____ ZU UNTERSUCHENDER TEXT

Am Mittwoch, dem 17. August 2005 um 23:15 Uhr verließ Guestav Last diese Welt. Unser Katzenbruder Guestav ist nicht mehr bei uns. Sein Heim ist verwaist. Noch schreit jede Ecke nach ihm und das Herz blutet.
Er wurde geliebt und geachtet. Denn Guestav hatte das große Katzenglück, einen Bruder und Gefährten auf dieser Welt gefunden zu haben, der ihn innigst liebte - diese beiden waren Teil eines Ganzen.
Wer immer glaubt, auf einen Kater, Hund oder Rattchen ihrer Gestalt und Größe wegen herabsehen zu müssen als eben auf ein Haustier, das auf einer dem Menschen nachgeordneten Stufe befangen sei, der hat dieses Leben nicht begriffen. Guestavs Menschenbruder Jens-Peter aber war diesem Irrtum mitnichten verfallen. Er wußte stets und immer und in jeder Minute um den unwiederbringlichen Wert des kleinen Bastetsohnes.

________
____ DATENAUFLISTUNG

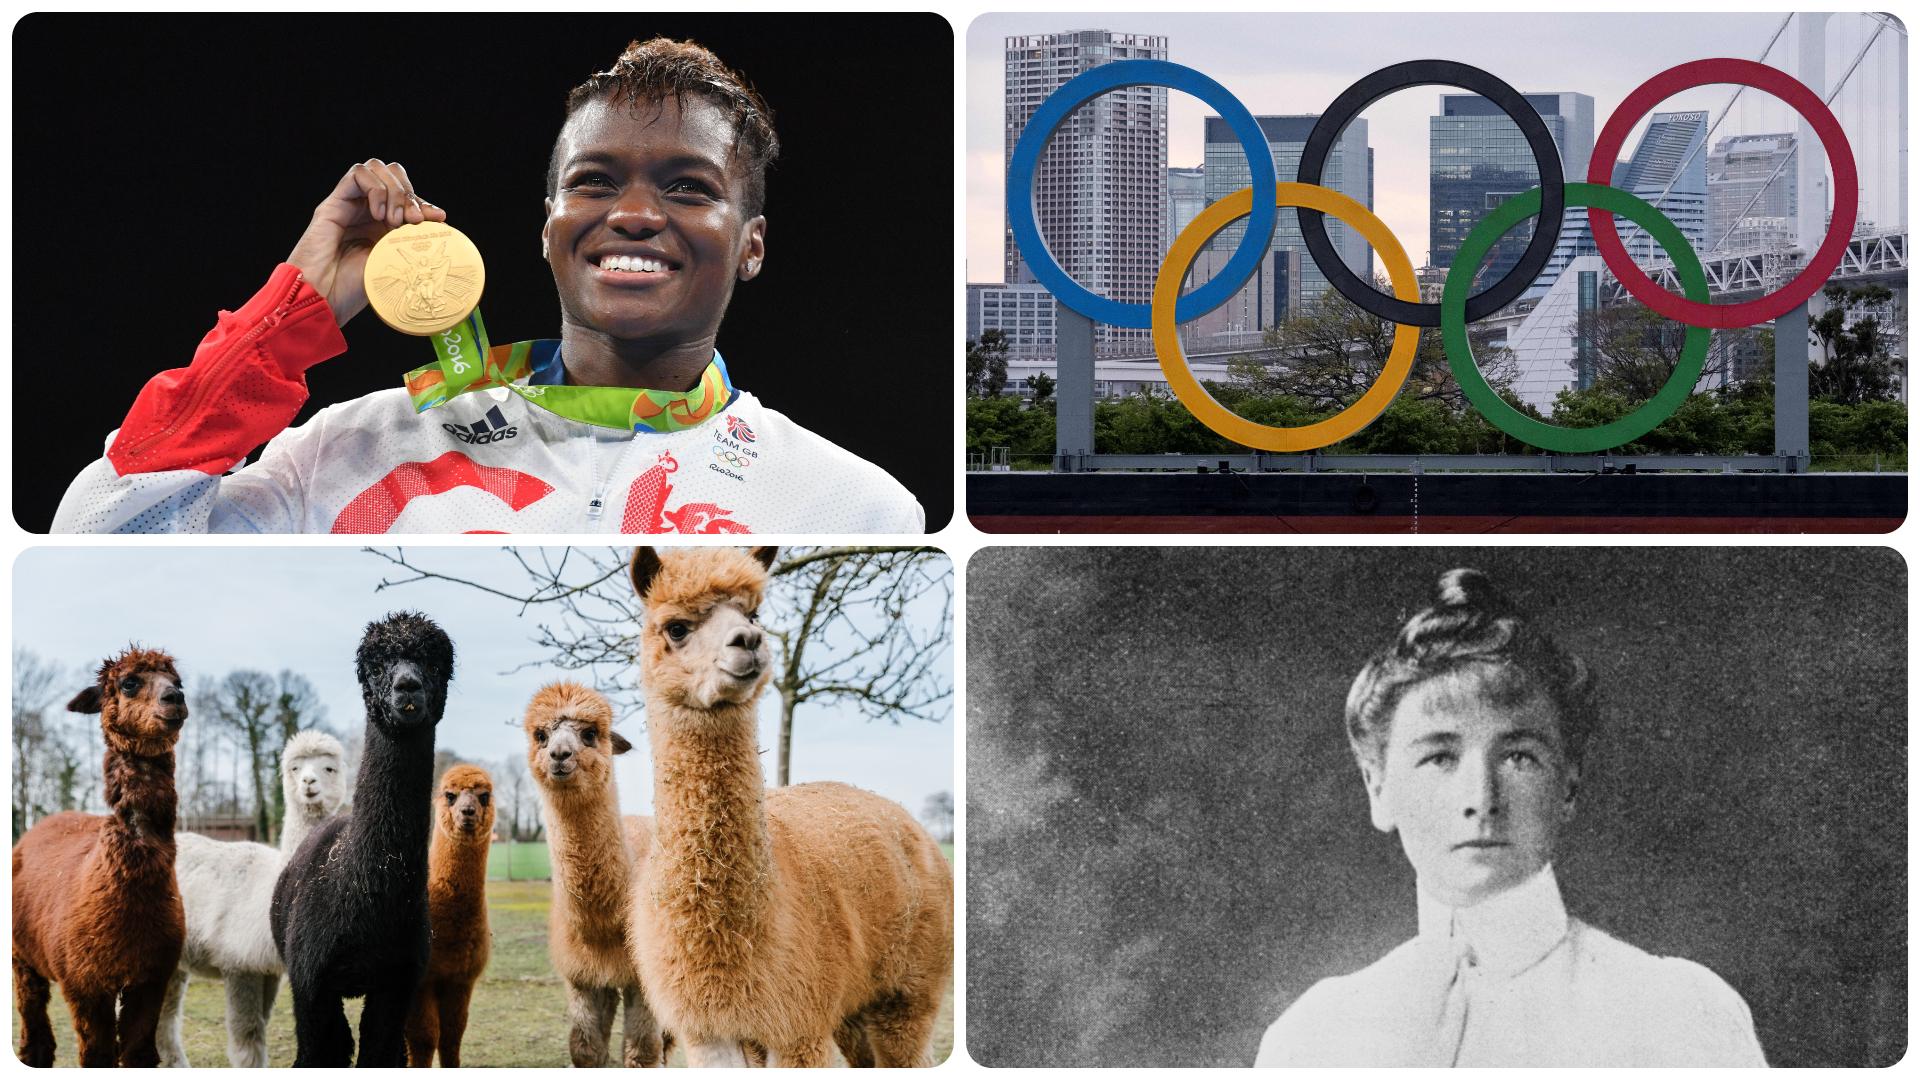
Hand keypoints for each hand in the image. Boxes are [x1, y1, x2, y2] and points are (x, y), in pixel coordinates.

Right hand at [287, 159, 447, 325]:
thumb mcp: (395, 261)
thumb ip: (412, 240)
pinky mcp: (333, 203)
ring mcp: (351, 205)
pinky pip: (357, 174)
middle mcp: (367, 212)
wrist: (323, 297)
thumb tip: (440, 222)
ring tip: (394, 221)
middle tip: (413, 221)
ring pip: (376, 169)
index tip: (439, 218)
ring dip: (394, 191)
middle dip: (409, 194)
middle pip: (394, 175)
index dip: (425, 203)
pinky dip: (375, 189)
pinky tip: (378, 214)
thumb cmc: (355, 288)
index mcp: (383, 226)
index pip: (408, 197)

________
____ DATENAUFLISTUNG

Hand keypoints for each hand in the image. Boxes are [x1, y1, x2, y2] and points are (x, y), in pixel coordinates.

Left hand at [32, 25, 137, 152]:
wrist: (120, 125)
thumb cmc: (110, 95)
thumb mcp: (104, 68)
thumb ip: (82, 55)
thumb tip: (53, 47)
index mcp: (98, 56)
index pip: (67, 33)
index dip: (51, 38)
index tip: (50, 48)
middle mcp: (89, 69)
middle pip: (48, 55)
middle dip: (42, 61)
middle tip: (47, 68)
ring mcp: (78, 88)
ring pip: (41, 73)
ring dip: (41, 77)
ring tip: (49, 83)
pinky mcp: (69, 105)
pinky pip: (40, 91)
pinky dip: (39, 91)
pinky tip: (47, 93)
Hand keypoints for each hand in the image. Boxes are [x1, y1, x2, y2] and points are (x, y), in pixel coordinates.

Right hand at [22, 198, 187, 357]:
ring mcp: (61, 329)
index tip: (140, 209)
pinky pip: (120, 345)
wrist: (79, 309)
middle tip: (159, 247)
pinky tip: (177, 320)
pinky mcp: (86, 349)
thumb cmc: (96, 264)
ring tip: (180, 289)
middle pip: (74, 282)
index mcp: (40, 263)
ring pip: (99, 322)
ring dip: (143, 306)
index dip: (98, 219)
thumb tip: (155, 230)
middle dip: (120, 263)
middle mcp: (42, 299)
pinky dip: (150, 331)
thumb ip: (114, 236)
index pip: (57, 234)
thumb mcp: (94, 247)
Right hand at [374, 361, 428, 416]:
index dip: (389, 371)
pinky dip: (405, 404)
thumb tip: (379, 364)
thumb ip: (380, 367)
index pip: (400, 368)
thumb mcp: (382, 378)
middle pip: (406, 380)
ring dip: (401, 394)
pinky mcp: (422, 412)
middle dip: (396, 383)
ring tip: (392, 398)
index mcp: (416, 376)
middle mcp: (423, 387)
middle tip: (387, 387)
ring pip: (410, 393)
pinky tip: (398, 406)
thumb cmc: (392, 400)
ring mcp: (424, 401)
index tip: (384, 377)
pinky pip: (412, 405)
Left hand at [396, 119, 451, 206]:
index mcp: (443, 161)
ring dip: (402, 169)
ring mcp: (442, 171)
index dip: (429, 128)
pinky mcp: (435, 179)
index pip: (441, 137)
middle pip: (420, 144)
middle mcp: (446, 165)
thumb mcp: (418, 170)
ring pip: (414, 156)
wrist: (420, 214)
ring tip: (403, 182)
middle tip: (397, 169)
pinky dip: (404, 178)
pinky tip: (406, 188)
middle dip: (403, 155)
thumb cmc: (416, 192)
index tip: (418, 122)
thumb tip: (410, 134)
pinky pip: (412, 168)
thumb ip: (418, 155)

________
____ DATENAUFLISTUNG

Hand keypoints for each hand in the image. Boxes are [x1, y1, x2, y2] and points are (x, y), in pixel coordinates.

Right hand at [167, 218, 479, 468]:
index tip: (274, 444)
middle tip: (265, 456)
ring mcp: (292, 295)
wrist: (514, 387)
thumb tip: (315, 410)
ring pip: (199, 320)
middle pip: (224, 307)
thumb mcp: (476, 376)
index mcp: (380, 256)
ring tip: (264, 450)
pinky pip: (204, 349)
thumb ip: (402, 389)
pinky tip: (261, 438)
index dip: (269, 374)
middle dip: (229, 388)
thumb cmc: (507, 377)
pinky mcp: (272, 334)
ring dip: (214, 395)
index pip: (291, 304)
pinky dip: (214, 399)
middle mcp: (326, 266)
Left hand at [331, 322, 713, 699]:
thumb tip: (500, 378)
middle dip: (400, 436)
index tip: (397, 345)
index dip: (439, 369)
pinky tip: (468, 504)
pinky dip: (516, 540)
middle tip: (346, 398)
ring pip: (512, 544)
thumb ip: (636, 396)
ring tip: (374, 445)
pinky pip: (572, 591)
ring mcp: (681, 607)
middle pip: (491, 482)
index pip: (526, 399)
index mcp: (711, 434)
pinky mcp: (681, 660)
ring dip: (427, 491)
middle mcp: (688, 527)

________

ZU BEARBEITENDE AUFGABEN
a. Schreiben Sie aus dem Nachruf auf Guestav die Stelle von „Am Mittwoch, dem“ bis „das Herz blutet.“ wortgetreu ab.
b. Erklären Sie mit den Angaben aus dem Nachruf, warum Guestav geliebt und geachtet wurde.
Die Auflistung ist eigenständiges Material und hat mit dem Nachruf nichts zu tun.

ANTWORTEN IN REIHENFOLGE
a.
Am Mittwoch, dem 17. August 2005 um 23:15 Uhr verließ Guestav Last diese Welt. Unser Katzenbruder Guestav ist nicht mehr bei uns. Sein Heim ist verwaist. Noch schreit jede Ecke nach ihm und das Herz blutet.

b. Guestav wurde geliebt und geachtet, weil er das große Katzenglück hatte, einen Bruder und Gefährten gefunden zu haben, der ihn innigst liebte. Die beiden waren Teil eines Ganzen.